AI Bisa Dongkrak Ekonomi tapi Risiko Emisi Karbon Makin Tinggi
Teknologi
Kecerdasan Buatan
23 Apr 2025
153 dibaca
1 menit

Rangkuman 15 Detik
Perubahan iklim yang disebabkan oleh emisi karbon semakin mendesak untuk ditangani.
Kecerdasan buatan memiliki potensi untuk meningkatkan pertumbuhan ekonomi, tetapi juga meningkatkan permintaan energi dan emisi karbon.
Kolaborasi antara pemerintah, perusahaan teknologi, dan perusahaan energi sangat penting untuk memastikan penggunaan AI yang berkelanjutan.
Suhu Bumi semakin panas akibat perubahan iklim yang disebabkan oleh emisi karbon. Januari 2025 tercatat sebagai Januari terpanas sepanjang sejarah, dengan suhu permukaan rata-rata 13,23 derajat Celcius. Data ini menunjukkan pentingnya upaya untuk menurunkan emisi karbon dan gas rumah kaca.
Di tengah dilema ini, Dana Moneter Internasional (IMF) mengungkap bahwa pertumbuhan ekonomi dari AI diprediksi akan menggenjot kenaikan produksi barang dan jasa global sekitar 0,5% antara tahun 2025 dan 2030. Meski AI membutuhkan daya listrik yang besar dan berkontribusi terhadap peningkatan emisi karbon, IMF menyatakan bahwa manfaat ekonomi dari AI lebih besar daripada biaya tambahan untuk menanggulangi emisi.

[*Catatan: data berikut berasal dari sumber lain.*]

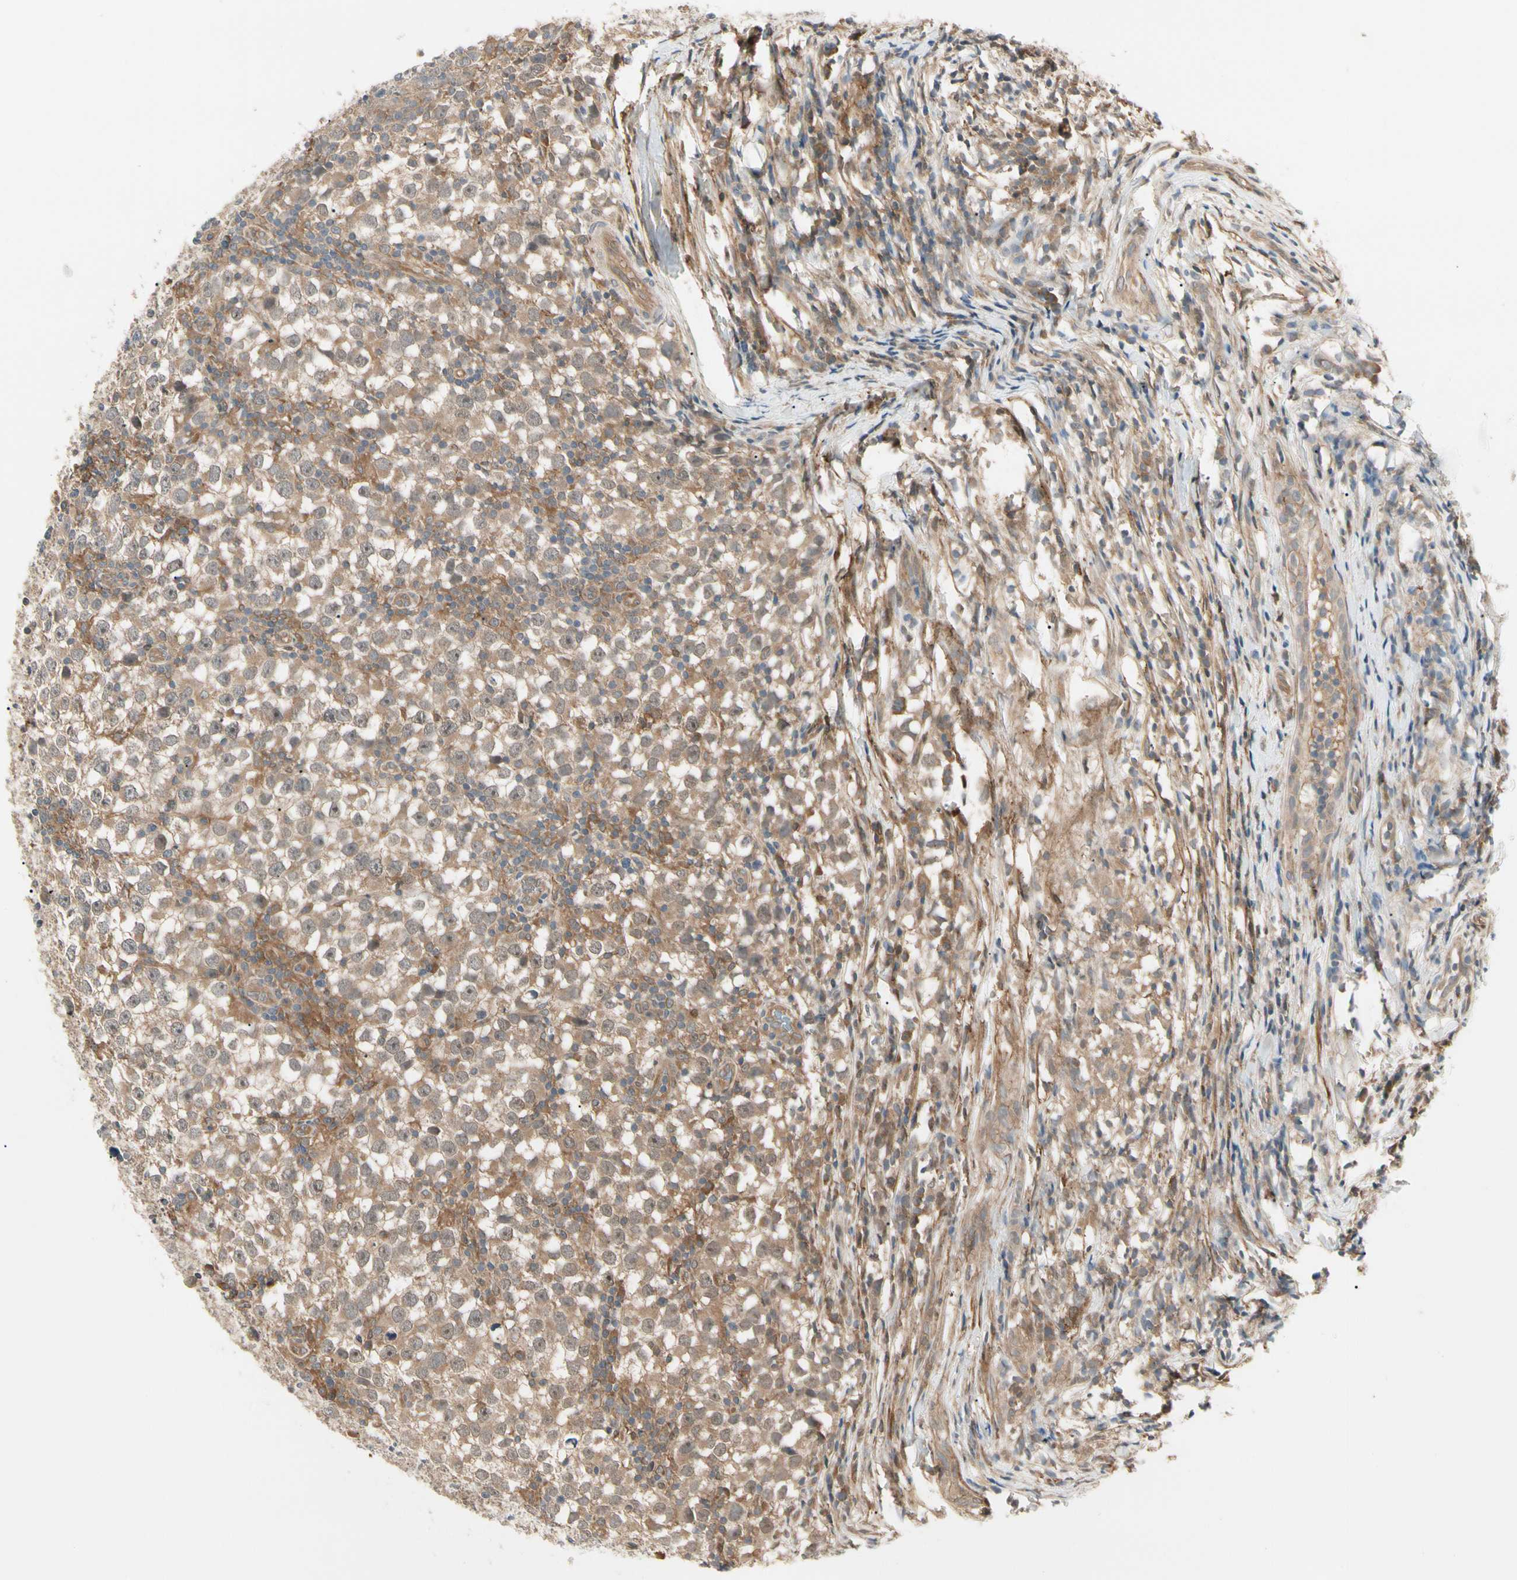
{"staining": {"intensity": "moderate", "quantity": ">75%", "location": "cytoplasmic/membranous"}, "tissue": "testis cancer", "cell_type": "Tumor cells", "image_type": "cancer", "snomed": [{"axis": "morphology", "description": "Seminoma, NOS"}, {"axis": "topography", "description": "Testis"}], "caption": "Human seminoma (testis) stained with a brown dye shows moderate cytoplasmic/membranous positive expression in about >75% of tumor cells.", "gene": "F2R", "patient": {"sex": "male", "age": 65}}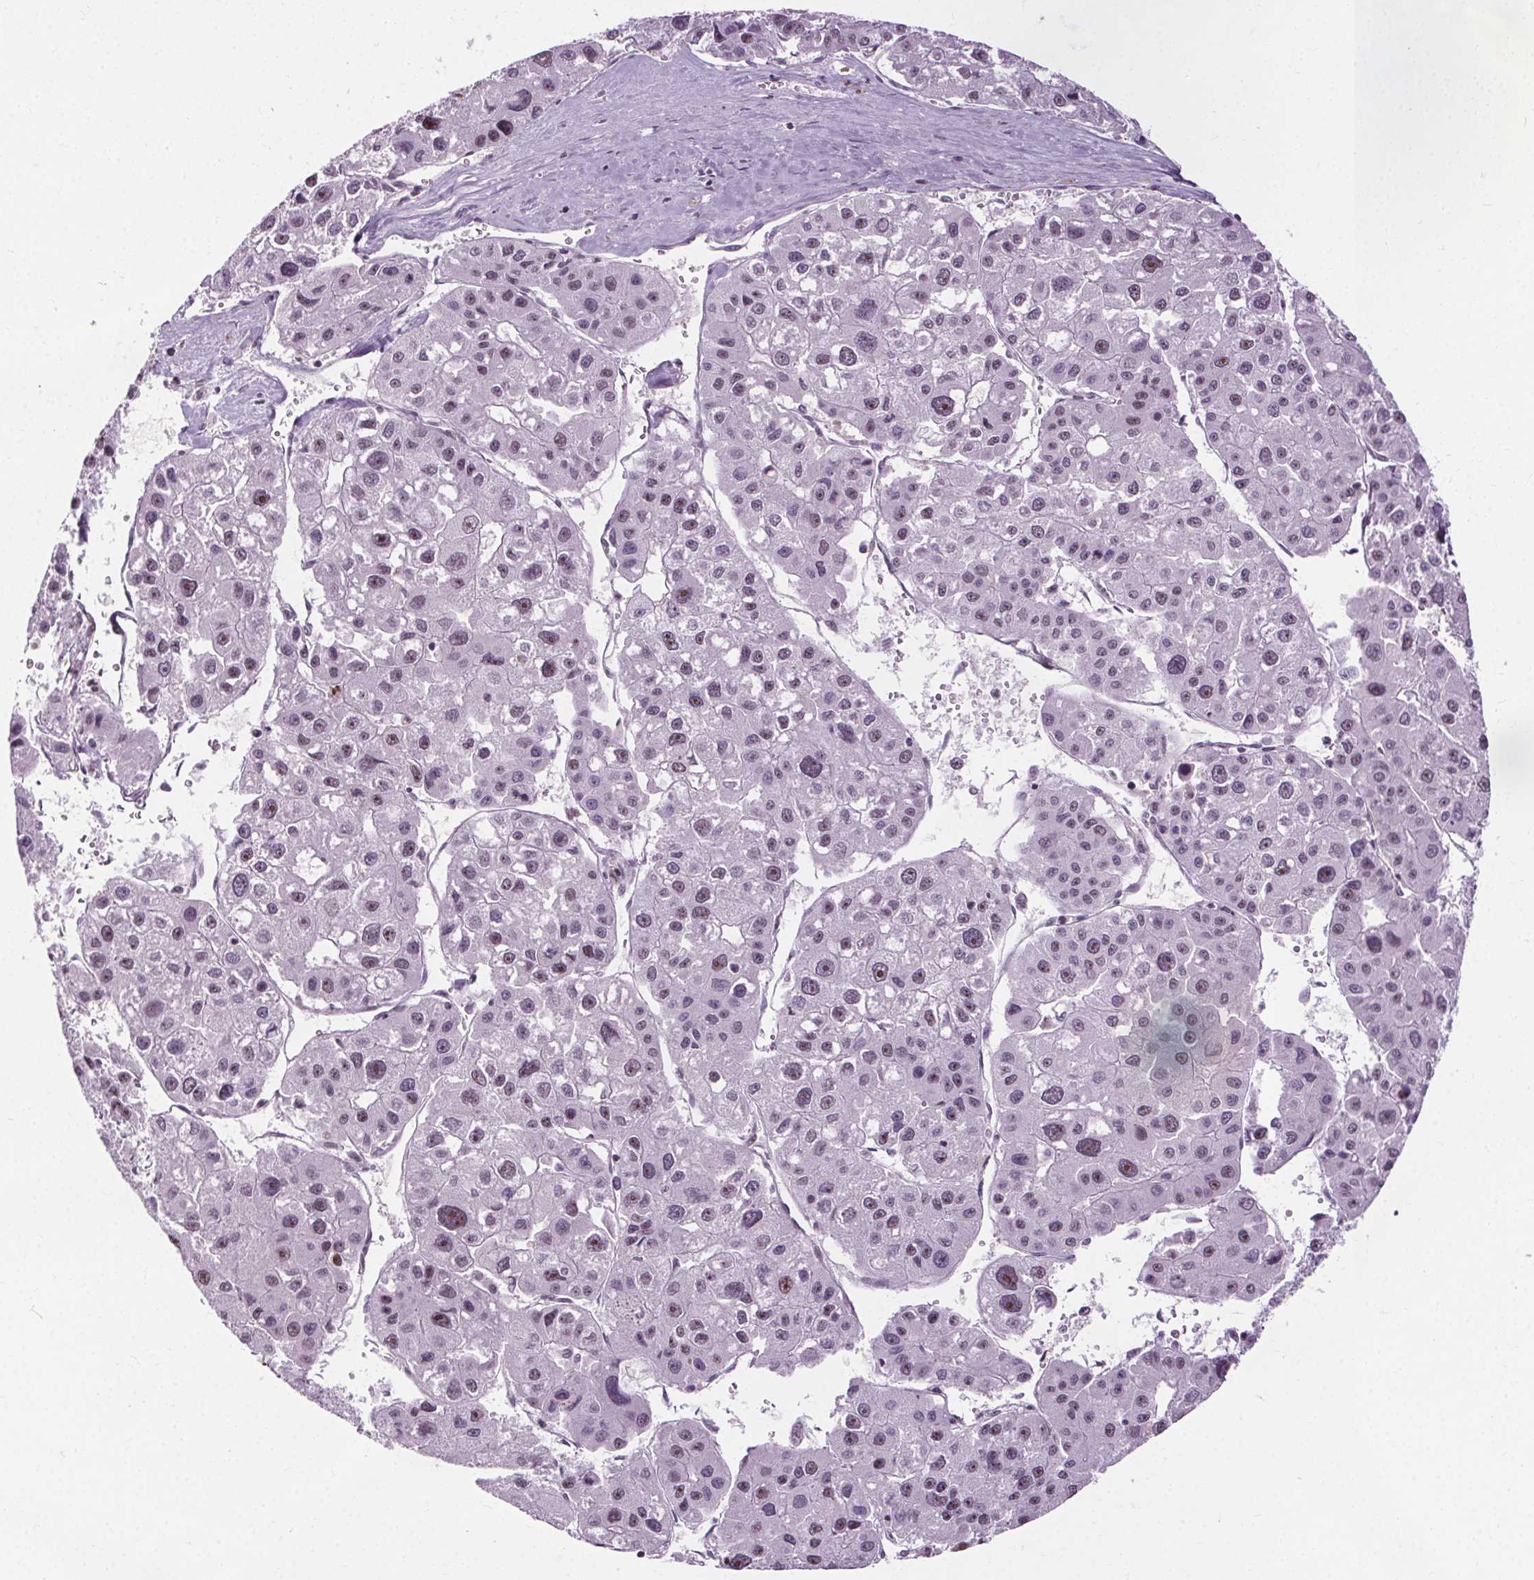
{"staining": {"intensity": "negative", "quantity": "none", "location": "none"}, "tissue": "liver cancer", "cell_type": "Tumor cells", "image_type": "cancer", "snomed": [{"axis": "morphology", "description": "Carcinoma, Hepatocellular, NOS"}, {"axis": "topography", "description": "Liver"}], "caption": "There is no significant expression in tumor cells of liver cancer.", "gene": "CEBPA", "patient": {"sex": "male", "age": 73}}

Namun, peningkatan emisi karbon ini membutuhkan komitmen nyata dari para raksasa teknologi dunia untuk mengurangi emisi dari data center dengan meningkatkan penggunaan energi ramah lingkungan. Analis independen menekankan bahwa dampak ekonomi dan lingkungan dari AI akan sangat bergantung pada bagaimana AI digunakan. Pemerintah, perusahaan teknologi, dan perusahaan energi harus berperan aktif dalam memastikan AI digunakan secara sengaja, adil, dan berkelanjutan.
Analisis Ahli
Roberta Pierfederici
Kekuatan pasar saja tidak cukup untuk mengarahkan AI ke aksi iklim yang tepat, sehingga pemerintah dan pelaku bisnis harus aktif memastikan AI digunakan secara bertanggung jawab dan berkelanjutan.